GP services: the crisis seems to be getting worse and worse and worse. Five GP practices this year so far—six if I'm to believe what Mark Isherwood has shared with the Chamber today—have so far decided to hand back their contract to the health board because they're not able to sustain and deliver that contract. It's got the highest number of GP practices that are regarded as hotspots by the British Medical Association, which suggests that things are getting even worse in the future. So, the problems seem to be accelerating on the GP and primary care services front as well.
Janet Finch-Saunders made references to the patient safety issues in the health board, which no doubt you will tell us is because they're more honestly reporting these things these days. But, to have more than half of all of the recorded deaths as a result of mistakes in that one health board—which does not account for half of the population of Wales—is irregular. It's not right. It shows that there's something more problematic taking place there. Quite rightly, we heard about some of the staffing pressures that that particular health board has faced. I'll be the first to praise the staff of that health board. They do a fine and fantastic job in the face of significant pressure on the front line, but there aren't enough of them. I visited two mental health units just last week and they were telling me that they're having to rely on agency staff all of the time. That means that you have people who do not know the patients from one day to the next, they're not regular people and, as a result of that, that causes pressure within those working teams.

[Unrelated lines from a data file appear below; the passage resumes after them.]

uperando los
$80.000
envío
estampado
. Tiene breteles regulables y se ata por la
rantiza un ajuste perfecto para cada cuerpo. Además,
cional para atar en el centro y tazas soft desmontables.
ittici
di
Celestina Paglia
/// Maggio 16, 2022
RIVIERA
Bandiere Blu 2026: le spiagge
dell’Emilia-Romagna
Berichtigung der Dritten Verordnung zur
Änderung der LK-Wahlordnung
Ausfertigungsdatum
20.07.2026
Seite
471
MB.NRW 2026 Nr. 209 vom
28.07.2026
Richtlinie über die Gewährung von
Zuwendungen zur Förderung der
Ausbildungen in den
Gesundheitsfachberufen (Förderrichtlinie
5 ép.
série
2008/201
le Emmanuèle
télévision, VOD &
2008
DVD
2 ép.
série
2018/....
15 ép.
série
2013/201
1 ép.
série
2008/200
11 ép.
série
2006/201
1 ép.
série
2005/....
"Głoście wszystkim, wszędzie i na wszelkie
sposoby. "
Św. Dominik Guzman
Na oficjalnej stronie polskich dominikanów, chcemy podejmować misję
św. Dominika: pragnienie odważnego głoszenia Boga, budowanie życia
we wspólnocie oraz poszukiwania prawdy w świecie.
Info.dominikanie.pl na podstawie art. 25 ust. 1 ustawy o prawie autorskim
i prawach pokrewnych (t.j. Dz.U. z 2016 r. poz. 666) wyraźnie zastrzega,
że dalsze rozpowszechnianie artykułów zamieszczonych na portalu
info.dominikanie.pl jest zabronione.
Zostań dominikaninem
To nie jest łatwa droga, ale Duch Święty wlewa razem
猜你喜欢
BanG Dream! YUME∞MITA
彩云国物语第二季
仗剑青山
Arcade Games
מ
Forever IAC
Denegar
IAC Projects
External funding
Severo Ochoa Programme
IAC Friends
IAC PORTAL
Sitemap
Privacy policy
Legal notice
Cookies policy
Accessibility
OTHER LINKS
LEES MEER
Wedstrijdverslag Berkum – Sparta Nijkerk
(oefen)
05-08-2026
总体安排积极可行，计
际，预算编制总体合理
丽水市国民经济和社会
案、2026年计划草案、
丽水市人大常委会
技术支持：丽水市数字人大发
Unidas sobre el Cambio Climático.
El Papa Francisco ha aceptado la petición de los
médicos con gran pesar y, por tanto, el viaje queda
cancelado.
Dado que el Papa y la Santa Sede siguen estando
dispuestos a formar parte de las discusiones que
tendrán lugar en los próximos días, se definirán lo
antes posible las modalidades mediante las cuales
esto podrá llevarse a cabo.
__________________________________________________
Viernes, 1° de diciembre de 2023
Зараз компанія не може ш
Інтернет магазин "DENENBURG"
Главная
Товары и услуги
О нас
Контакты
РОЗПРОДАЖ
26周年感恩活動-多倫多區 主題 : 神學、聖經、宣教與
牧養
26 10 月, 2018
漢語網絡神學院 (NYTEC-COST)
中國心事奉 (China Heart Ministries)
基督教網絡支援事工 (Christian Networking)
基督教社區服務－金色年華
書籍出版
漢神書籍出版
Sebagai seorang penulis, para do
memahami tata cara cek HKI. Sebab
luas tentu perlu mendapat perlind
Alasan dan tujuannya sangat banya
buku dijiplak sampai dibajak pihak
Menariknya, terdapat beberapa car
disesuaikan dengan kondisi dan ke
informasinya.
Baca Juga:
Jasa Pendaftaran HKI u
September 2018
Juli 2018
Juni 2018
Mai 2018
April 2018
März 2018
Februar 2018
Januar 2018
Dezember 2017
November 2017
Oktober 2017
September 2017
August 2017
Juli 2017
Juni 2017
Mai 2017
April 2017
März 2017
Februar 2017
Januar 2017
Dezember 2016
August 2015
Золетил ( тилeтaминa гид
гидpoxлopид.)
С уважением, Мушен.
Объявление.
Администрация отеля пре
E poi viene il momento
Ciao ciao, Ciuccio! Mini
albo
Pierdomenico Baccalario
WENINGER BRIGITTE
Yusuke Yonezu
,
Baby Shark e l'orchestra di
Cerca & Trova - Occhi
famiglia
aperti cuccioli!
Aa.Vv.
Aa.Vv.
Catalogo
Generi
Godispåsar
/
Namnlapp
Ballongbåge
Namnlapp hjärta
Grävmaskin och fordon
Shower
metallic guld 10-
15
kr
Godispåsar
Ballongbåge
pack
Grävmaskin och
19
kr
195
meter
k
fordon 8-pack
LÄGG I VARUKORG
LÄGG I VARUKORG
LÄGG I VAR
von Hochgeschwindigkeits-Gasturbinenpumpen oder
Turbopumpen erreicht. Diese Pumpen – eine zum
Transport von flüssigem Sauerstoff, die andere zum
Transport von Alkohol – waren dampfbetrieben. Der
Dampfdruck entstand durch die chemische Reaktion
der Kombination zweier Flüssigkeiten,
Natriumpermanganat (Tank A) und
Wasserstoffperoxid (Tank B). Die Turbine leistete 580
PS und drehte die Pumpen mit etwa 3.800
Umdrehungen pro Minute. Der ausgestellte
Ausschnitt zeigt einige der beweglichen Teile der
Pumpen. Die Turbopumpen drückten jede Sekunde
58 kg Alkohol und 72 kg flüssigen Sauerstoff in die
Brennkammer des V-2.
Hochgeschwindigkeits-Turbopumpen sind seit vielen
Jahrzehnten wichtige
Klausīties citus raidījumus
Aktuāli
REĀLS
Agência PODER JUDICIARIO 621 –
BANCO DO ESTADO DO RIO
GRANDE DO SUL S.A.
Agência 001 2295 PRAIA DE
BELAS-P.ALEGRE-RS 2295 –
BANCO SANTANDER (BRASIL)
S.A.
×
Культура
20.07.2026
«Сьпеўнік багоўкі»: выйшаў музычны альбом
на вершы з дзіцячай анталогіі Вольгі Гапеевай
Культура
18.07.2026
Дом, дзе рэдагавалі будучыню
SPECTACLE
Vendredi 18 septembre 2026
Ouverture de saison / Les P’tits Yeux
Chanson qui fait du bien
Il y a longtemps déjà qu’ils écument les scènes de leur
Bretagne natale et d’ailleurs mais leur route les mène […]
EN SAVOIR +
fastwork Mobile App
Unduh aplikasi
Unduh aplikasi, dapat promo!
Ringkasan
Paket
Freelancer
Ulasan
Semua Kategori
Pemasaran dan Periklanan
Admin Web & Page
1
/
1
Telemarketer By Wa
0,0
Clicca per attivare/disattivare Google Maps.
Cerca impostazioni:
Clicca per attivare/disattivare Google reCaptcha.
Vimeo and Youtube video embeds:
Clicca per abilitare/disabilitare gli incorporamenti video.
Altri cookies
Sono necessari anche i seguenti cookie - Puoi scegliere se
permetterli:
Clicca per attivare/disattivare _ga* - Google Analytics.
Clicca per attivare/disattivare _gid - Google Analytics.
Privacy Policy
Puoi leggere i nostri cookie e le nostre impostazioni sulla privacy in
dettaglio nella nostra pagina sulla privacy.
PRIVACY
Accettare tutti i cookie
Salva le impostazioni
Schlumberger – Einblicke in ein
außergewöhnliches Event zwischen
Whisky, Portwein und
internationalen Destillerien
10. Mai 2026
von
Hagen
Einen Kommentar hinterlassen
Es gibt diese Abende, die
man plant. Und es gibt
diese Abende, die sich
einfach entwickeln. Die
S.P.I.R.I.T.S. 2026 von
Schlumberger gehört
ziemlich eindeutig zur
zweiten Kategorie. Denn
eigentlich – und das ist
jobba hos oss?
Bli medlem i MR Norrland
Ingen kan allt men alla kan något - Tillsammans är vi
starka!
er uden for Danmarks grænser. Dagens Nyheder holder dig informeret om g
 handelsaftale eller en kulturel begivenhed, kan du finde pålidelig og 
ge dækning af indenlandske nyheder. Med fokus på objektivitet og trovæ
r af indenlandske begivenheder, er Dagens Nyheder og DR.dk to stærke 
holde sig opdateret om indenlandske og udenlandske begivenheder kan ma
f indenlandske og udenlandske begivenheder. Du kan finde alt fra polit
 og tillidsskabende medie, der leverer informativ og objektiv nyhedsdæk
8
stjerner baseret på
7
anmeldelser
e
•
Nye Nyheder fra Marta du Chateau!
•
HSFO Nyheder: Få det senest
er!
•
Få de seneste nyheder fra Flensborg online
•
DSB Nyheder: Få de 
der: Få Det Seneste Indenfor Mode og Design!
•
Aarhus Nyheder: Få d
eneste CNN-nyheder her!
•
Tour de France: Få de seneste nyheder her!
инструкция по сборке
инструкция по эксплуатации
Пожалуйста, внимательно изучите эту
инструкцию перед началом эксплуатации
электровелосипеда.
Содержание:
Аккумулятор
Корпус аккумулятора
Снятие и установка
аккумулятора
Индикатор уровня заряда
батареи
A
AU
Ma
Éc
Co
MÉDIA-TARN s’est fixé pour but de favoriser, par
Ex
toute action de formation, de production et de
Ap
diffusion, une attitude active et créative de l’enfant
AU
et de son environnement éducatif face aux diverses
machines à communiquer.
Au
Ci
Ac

So, what's been happening to date isn't working; we've got to see some significant change in that health board. The Tawel Fan families deserve to have that situation in the mental health services in particular turned around. They're not going to see any outcomes in terms of the follow-up work that has been commissioned until at least March of next year. I think all those things suggest that the Welsh Government has failed completely to date to deal with the challenges in this health board and that we need a significant change of track if we going to get this right.
Thank you. The proposal is to agree the motion without amendment. Does any Member object? [Objection.] Therefore, we defer voting under this item until voting time.